Diplomacy is undergoing digital revolution, panellists agree

Digital media have revolutionised diplomacy, agreed participants of a panel on digital diplomacy panel at the Bled Strategic Forum (BSF) in Bled on Tuesday. Although requiring quite a lot of skill and sensitivity, the new type of communication also brings many benefits.

H.E. Mr Nikola Dimitrov, Minister of Foreign Affairs of the Republic of Macedonia, an active user of Twitter, believes digital media did not mean an end to diplomacy, but only changed the method of communicating.

He thinks it is impossible for diplomats to ignore this new reality. According to him, diplomats must be genuine and honest in their statements on the social media, but also mindful of their role as representatives of their country. “I think that’s our challenge.”

Ms Eirliani Abdul Rahman, Member of Twitter’s Trust and Safety Council, Singapore, explained that Twitter’s Trust and Safety Council often had problems when deciding on the removal of inappropriate tweets, because people’s opinions on what is acceptable and what is not often vary significantly. But she believes that any negative comments targeting a specific person or a group should be considered unacceptable, especially if they are posted by public officials.

Mr Ilan Manor, PhD candidate at the University of Oxford, UK, pointed to collecting user data by Facebook and Google, saying that this practice opened a wide range of questions. Should countries be concerned that so much data on their citizens is accumulated by the social media, he wondered, adding that another question was whom this data belongs to. If data is the new oil, this calls for restrictions in this field, he argued.

He believes the social media have changed diplomacy in three ways. Firstly, they changed the speed of diplomacy, which frequently complicates the situation. Secondly, they increased transparency and thirdly, they created a “loud and volatile public”, which also complicates diplomatic efforts. People are increasingly influencing politicians through social media, he suggested.

Mr Dimitrov sees this as a positive change. “This makes democracy more legitimate,” he said, adding that politicians were no longer tested every four years, but on a daily basis.

Asked whether a tweet can start a war, Mr Manor said that he believed social media “diminish the chances for war”. If people’s attention is dispersed, they will not be able to focus on one issue. What is news one day, may not matter any more the next day, so diplomats and politicians have time to find solutions.

Touching on the issue of hate speech on social media, Mr Manor said that only one type of hate speech was relevant in political discourse and that was the one that is aimed at radicalising people. Another problem is that by keeping hate speech away from social media, one can create the impression that people with negative or extremist opinions do not exist, but they do and their opinions will surface sooner or later, he warned.
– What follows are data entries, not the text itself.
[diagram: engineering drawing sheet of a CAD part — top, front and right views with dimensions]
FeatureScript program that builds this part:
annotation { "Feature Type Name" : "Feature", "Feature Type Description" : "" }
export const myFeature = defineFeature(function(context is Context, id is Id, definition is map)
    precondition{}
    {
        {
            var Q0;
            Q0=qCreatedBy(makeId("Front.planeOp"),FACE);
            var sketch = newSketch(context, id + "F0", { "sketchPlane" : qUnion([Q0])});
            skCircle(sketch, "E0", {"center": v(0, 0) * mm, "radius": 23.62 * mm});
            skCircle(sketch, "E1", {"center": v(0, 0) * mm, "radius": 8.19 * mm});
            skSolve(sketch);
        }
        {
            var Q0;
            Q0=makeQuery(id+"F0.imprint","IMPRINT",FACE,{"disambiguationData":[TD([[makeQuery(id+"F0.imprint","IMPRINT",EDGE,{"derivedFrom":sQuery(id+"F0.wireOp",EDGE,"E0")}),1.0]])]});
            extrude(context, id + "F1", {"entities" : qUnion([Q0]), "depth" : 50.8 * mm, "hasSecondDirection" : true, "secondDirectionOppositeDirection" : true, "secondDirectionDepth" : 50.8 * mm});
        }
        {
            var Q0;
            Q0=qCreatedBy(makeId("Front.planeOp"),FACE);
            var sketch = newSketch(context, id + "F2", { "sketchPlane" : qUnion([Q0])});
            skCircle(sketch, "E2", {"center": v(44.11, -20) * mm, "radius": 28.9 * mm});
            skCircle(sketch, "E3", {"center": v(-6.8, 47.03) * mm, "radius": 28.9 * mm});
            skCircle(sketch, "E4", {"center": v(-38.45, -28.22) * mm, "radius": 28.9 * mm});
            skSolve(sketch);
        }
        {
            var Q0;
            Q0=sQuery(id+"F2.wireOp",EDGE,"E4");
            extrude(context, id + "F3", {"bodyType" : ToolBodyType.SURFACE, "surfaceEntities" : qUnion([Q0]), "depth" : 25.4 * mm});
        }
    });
Mr Dimitrov believes diplomacy should not be about thinking twice before saying nothing. “We have a responsibility … to be there and have a say,” he said about diplomats’ presence on social media. But he noted that silent diplomacy could still be conducted as well.

Echoing this, Ms Rahman said social media should be one of the tools of diplomats. But one must bear in mind the specifics of every individual country, she warned.

A few years ago, digital diplomacy was about opening as many accounts on different social media as possible, but now it has moved to the second stage, Mr Manor said. Now, the strategic goal of this type of communication is being determined and the type of media carefully picked with respect to countries’ specifics.

Looking into the future, Mr Manor said he expected ministries to accumulate big data to be able to foresee crises or help their citizens. He also expects the increased use of artificial intelligence and the use of virtual reality, especially to promote the national image for tourism purposes.